We had just celebrated our birthdays with loving poems in May and sent both of our children off to summer programs. A few months earlier, he had launched his new business with my unwavering support. He was my best friend in the world. I searched his face. He looked down.
I repeated, You are joking, right?
Without looking up, he said, I am serious. We need to separate. He continued talking about women at the gym, going into detail about the types of women he was attracted to and his desire to have sex with other women. I stopped hearing his words. I just fell to the floor, hoping to grab something I knew. As I lay there, I wanted to find something to hold me. I remember looking across the room at the wall thinking, If I could get there and bang my head against that wall, it would hurt less than how I feel right now. I heard my husband telling me to get up, but he never moved from his seat. I looked up at him, and his eyes appeared glazed over. He had detached from the only world I knew.
What I had imagined would be a fun few weeks of regrouping and sharing special one-on-one time together was turning into the most traumatic time of my life. My entire world had just blown apart. What did he mean, to separate? We were married. We were partners in every part of our lives. We had kids together. This was like someone telling me they were going to rip off both of my arms. Shocked, I finally spoke. I begged and begged for him not to leave.
He agreed to go for counseling for three months. My husband and I had gone to marriage counseling a few years earlier for just three sessions to work out some issues. After these sessions, he never said another word about any problems and life seemed good.
This time, although he had committed to three months of counseling, we would not even make it past seven weeks. On August 24, our wedding anniversary, I would leave for the weekend with the girls to my sisters house on Long Island, and he would move out of our family home.
As I entered my sisters guest room that day, I remember taking off my wedding ring and once again falling to the floor. I didnt understand what was happening, I didnt understand how I would exist without this marriage, and I didnt understand what would become of my family. Also, I didnt realize that June 30, 2018, the day he made his announcement, the day he truly left me, would mark the beginning of a yearlong experience in which my daily life was practically devoid of men. This was to be a year without men.
My husband left me. But that alone was not enough to shift my entire perspective about myself as a woman in the world.
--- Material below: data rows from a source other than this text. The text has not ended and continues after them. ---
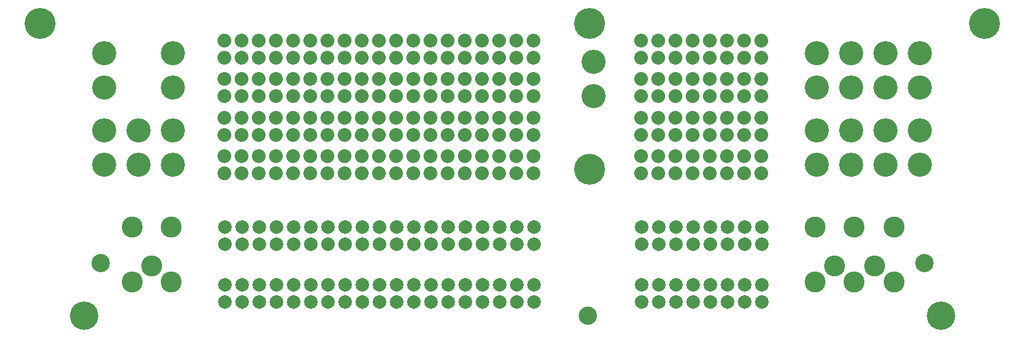
<source format=gbs>
G04 (created by PCBNEW (2013-07-07 BZR 4022)-stable) date 10/06/2014 08:12:37*
%MOIN*%
G04 Gerber Fmt 3.4, Leading zero omitted, Abs format*
%FSLAX34Y34*%
G01*
G70*
G90*
G04 APERTURE LIST*
%ADD10C,0.00590551*%
%ADD11C,0.08*%
%ADD12C,0.14063*%
%ADD13C,0.18*%
%ADD14C,0.0790551*%
%ADD15C,0.122362*%
%ADD16C,0.106614*%
%ADD17C,0.165669*%
G04 APERTURE END LIST*
G54D10*
G54D11*
X51500Y-32000D03*
X50500Y-32000D03*
X49500Y-32000D03*
X48500Y-32000D03*
X47500Y-32000D03*
X46500Y-32000D03*
X45500Y-32000D03*
X44500Y-32000D03*
X43500Y-32000D03*
X42500Y-32000D03*
X41500Y-32000D03*
X40500Y-32000D03*
X39500Y-32000D03*
X38500Y-32000D03*
X37500Y-32000D03*
X36500Y-32000D03*
X35500Y-32000D03*
X34500Y-32000D03*
X33500Y-32000D03*
X51500Y-33000D03*
X50500Y-33000D03*
X49500Y-33000D03*
X48500Y-33000D03*
X47500Y-33000D03*
X46500Y-33000D03*
X45500Y-33000D03*
X44500Y-33000D03*
X43500Y-33000D03*
X42500Y-33000D03*
X41500Y-33000D03*
X40500Y-33000D03*
X39500Y-33000D03*
X38500Y-33000D03*
X37500Y-33000D03*
X36500Y-33000D03*
X35500Y-33000D03*
X34500Y-33000D03*
X33500Y-33000D03*
X51500Y-29750D03*
X50500Y-29750D03*
X49500Y-29750D03*
X48500Y-29750D03*
X47500Y-29750D03*
X46500Y-29750D03*
X45500Y-29750D03*
X44500Y-29750D03*
X43500Y-29750D03*
X42500Y-29750D03*
X41500Y-29750D03*
X40500Y-29750D03*
X39500Y-29750D03*
X38500Y-29750D03*
X37500Y-29750D03*
X36500Y-29750D03*
X35500Y-29750D03*
X34500Y-29750D03*
X33500Y-29750D03*
X51500Y-30750D03*
X50500Y-30750D03*
X49500Y-30750D03*
X48500Y-30750D03*
X47500Y-30750D03*
X46500Y-30750D03*
X45500Y-30750D03*
X44500Y-30750D03*
X43500Y-30750D03*
X42500Y-30750D03*
X41500Y-30750D03*
X40500Y-30750D03*
X39500Y-30750D03*
X38500Y-30750D03*
X37500Y-30750D03*
X36500Y-30750D03*
X35500Y-30750D03*
X34500Y-30750D03*
X33500Y-30750D03*
X51500Y-27500D03*
X50500Y-27500D03*
X49500Y-27500D03*
X48500Y-27500D03*
X47500Y-27500D03*
X46500Y-27500D03*
X45500Y-27500D03*
X44500Y-27500D03*
X43500Y-27500D03*
X42500Y-27500D03*
X41500Y-27500D03*
X40500Y-27500D03*
X39500Y-27500D03*
X38500Y-27500D03*
X37500Y-27500D03*
X36500Y-27500D03*
X35500Y-27500D03*
X34500Y-27500D03*
X33500Y-27500D03*
X51500Y-28500D03*
X50500Y-28500D03*
X49500Y-28500D03*
X48500Y-28500D03*
X47500Y-28500D03*
X46500Y-28500D03*
X45500Y-28500D03*
X44500Y-28500D03*
X43500Y-28500D03*
X42500Y-28500D03*
X41500Y-28500D03*
X40500Y-28500D03*
X39500Y-28500D03*
X38500Y-28500D03*
X37500Y-28500D03*
X36500Y-28500D03*
X35500Y-28500D03*
X34500Y-28500D03*
X33500Y-28500D03*
X51500Y-25250D03*
X50500Y-25250D03*
X49500Y-25250D03*
X48500Y-25250D03*
X47500Y-25250D03*
X46500Y-25250D03*
X45500Y-25250D03*
X44500Y-25250D03*
X43500Y-25250D03*
X42500Y-25250D03*
X41500Y-25250D03*
X40500Y-25250D03*
X39500Y-25250D03*
X38500Y-25250D03*
X37500Y-25250D03*
X36500Y-25250D03*
X35500Y-25250D03*
X34500Y-25250D03*
X33500Y-25250D03*
X51500Y-26250D03*
X50500Y-26250D03*
X49500Y-26250D03*
X48500Y-26250D03*
X47500Y-26250D03*
X46500Y-26250D03*
X45500Y-26250D03*
X44500Y-26250D03*
X43500Y-26250D03*
X42500Y-26250D03*
X41500Y-26250D03*
X40500Y-26250D03*
X39500Y-26250D03*
X38500Y-26250D03*
X37500Y-26250D03*
X36500Y-26250D03*
X35500Y-26250D03*
X34500Y-26250D03*
X33500Y-26250D03*
G54D12*
X26500Y-28000D03*
X26500Y-26000D03*
X30500Y-28000D03*
X30500Y-26000D03*
X28500Y-30500D03*
X28500Y-32500D03*
X26500Y-32500D03*
X26500Y-30500D03*
X30500Y-30500D03*
X30500Y-32500D03*
G54D11*
X57750Y-28500D03*
X58750Y-28500D03*
X59750Y-28500D03*
X60750Y-28500D03*
X61750Y-28500D03*
X62750Y-28500D03*
X63750Y-28500D03*
X64750Y-28500D03*
X57750Y-27500D03*
X58750Y-27500D03*
X59750Y-27500D03*
X60750Y-27500D03*
X61750Y-27500D03*
X62750Y-27500D03*
X63750Y-27500D03*
X64750Y-27500D03*
X57750Y-30750D03*
X58750Y-30750D03*
X59750Y-30750D03*
X60750Y-30750D03*
X61750Y-30750D03*
X62750Y-30750D03*
X63750Y-30750D03*
X64750Y-30750D03*
X57750Y-29750D03*
X58750Y-29750D03*
X59750Y-29750D03*
X60750Y-29750D03*
X61750Y-29750D03*
X62750Y-29750D03*
X63750Y-29750D03*
X64750Y-29750D03*
X57750Y-33000D03*
X58750Y-33000D03*
X59750Y-33000D03*
X60750Y-33000D03*
X61750Y-33000D03*
X62750Y-33000D03*
X63750Y-33000D03*
X64750Y-33000D03*
X57750Y-32000D03*
X58750Y-32000D03*
X59750Y-32000D03*
X60750Y-32000D03*
X61750Y-32000D03*
X62750Y-32000D03*
X63750Y-32000D03*
X64750Y-32000D03*
X57750Y-26250D03*
X58750Y-26250D03*
X59750Y-26250D03*
X60750Y-26250D03*
X61750Y-26250D03*
X62750Y-26250D03*
X63750Y-26250D03*
X64750Y-26250D03*
X57750Y-25250D03*
X58750Y-25250D03*
X59750Y-25250D03*
X60750Y-25250D03*
X61750Y-25250D03*
X62750Y-25250D03*
X63750Y-25250D03*
X64750Y-25250D03*
G54D12*
X74000Y-28000D03*
X74000Y-26000D03*
X72000Y-32500D03*
X72000Y-30500D03*
X68000Y-32500D03*
X68000Y-30500D03*
X74000Y-32500D03*
X74000Y-30500D03*
X70000Y-32500D03*
X70000Y-30500D03*
X72000Y-28000D03*
X72000Y-26000D03*
X70000Y-26000D03*
X70000Y-28000D03*
X68000Y-28000D03*
X68000Y-26000D03*
X55000Y-26500D03*
X55000Y-28500D03*
G54D13*
X22750Y-24250D03*
X54750Y-24250D03*
X77750Y-24250D03*
X54750Y-32750D03*
G54D14*
X42522Y-40505D03*
X43522Y-40505D03*
X45522Y-40505D03*
X44522Y-40505D03*
X46522Y-40505D03*
X38522Y-40505D03*
X39522Y-40505D03*
X41522Y-40505D03*
X40522Y-40505D03*
X36522Y-40505D03*
X37522Y-40505D03*
X35522Y-40505D03*
X50522Y-37123D03*
X49522Y-37123D03*
X34522Y-40505D03*
X34522Y-39505D03*
X35522Y-39505D03*
X37522Y-39505D03*
X36522Y-39505D03*
X40522Y-39505D03*
X41522Y-39505D03*
X39522Y-39505D03*
X38522Y-39505D03*
X42522Y-36123D03*
X43522Y-36123D03*
X45522Y-36123D03*
X44522Y-36123D03*
X48522Y-36123D03*
X47522Y-36123D03*
X46522Y-36123D03*
X51522Y-37123D03*
G54D15*
X71357Y-38406D03*
X72499Y-39324D03*
X72499Y-36123D03*
X67892Y-36123D03*
X67892Y-39324D03*
X70176Y-36123D03*
X70176Y-39324D03*
X69034Y-38406D03*
G54D14*
X63810Y-36123D03*
X59810Y-36123D03*
X60810Y-36123D03*
X62810Y-36123D03*
X61810Y-36123D03*
X57810Y-36123D03*
X58810Y-36123D03*
X64810Y-36123D03*
X64810Y-37123D03*
X58810Y-37123D03*
X57810Y-37123D03*
X61810Y-37123D03*
X62810Y-37123D03*
X60810Y-37123D03*
X59810Y-37123D03*
X63810Y-37123D03*
X63810Y-40505D03*
X59810Y-40505D03*
X60810Y-40505D03*
X62810Y-40505D03*
X61810Y-40505D03*
X57810Y-40505D03*
X58810Y-40505D03*
X64810Y-40505D03*
X64810Y-39505D03*
X58810Y-39505D03*
X57810Y-39505D03*
X61810Y-39505D03*
X62810Y-39505D03*
X60810Y-39505D03*
X59810Y-39505D03*
X63810Y-39505D03*
X33522Y-39505D03*
X50522Y-39505D03*
X46522Y-39505D03*
X47522Y-39505D03*
X49522Y-39505D03*
X48522Y-39505D03*
X44522Y-39505D03*
X45522Y-39505D03*
X43522Y-39505D03*
X42522Y-39505D03*
X51522Y-39505D03*
X51522Y-40505D03*
X48522Y-40505D03*
X49522Y-40505D03*
X47522Y-40505D03*
X50522Y-40505D03*
X33522Y-40505D03*
X33522Y-37123D03*
X34522Y-37123D03*
X36522Y-37123D03*
X35522Y-37123D03*
X39522Y-37123D03*
X40522Y-37123D03*
X38522Y-37123D03*
X37522Y-37123D03*
X41522Y-37123D03*
X46522Y-37123D03*
X47522Y-37123D03*
X48522Y-37123D03*
X44522Y-37123D03*
X45522Y-37123D03*
X43522Y-37123D03*
X42522Y-37123D03*
X51522Y-36123D03*
X49522Y-36123D03*
X50522Y-36123D03*
X41522Y-36123D03*
X37522Y-36123D03*
X38522Y-36123D03*
X40522Y-36123D03*
X39522Y-36123D03*
X35522Y-36123D03*
X36522Y-36123D03*
X34522Y-36123D03*
X33522Y-36123D03*
G54D15*
X29270Y-38406D03*
X30412Y-39324D03*
X30412Y-36123D03*
G54D16*
X74251Y-38221D03*
X26298Y-38221D03*
G54D17*
X75215Y-41292D03*
G54D15*
X28129Y-39324D03*
X28129Y-36123D03*
G54D17*
X25333Y-41292D03*
G54D16*
X54664Y-41292D03*
M02*

</source>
It was being surrounded by women and in very little contact with men for twelve months that would shift the way I think, act, and feel in business and in my personal life in ways I could never have imagined.
In truth, my life had already begun moving in this man-free direction without my realizing it. In May 2018, I left the Board of Directors of my building, comprised mostly of men, because I had joined the Board of Directors of Girls Educational and Mentoring Services (GEMS). GEMS is a New York City nonprofit organization that empowers girls and young women who have been commercially sexually exploited and domestically trafficked. The organization was women-led, and many women who worked there were survivors themselves.
By the second half of the year, not by my own design, I was no longer working directly with any male clients, apart from my main client with whom I had consulted for twenty-five years. Within a few days of my husband announcing he wanted to separate, my main client stopped communicating with me about his business. He was selling his company and gave the responsibility of managing the sale to his internal management team. He quickly moved away from dealing with many aspects of the business. This break was a natural progression of the sale but was, for me, abrupt and upsetting. I did work at the company with his internal management team for a short time after, but the company was sold in early fall, and my contract was terminated.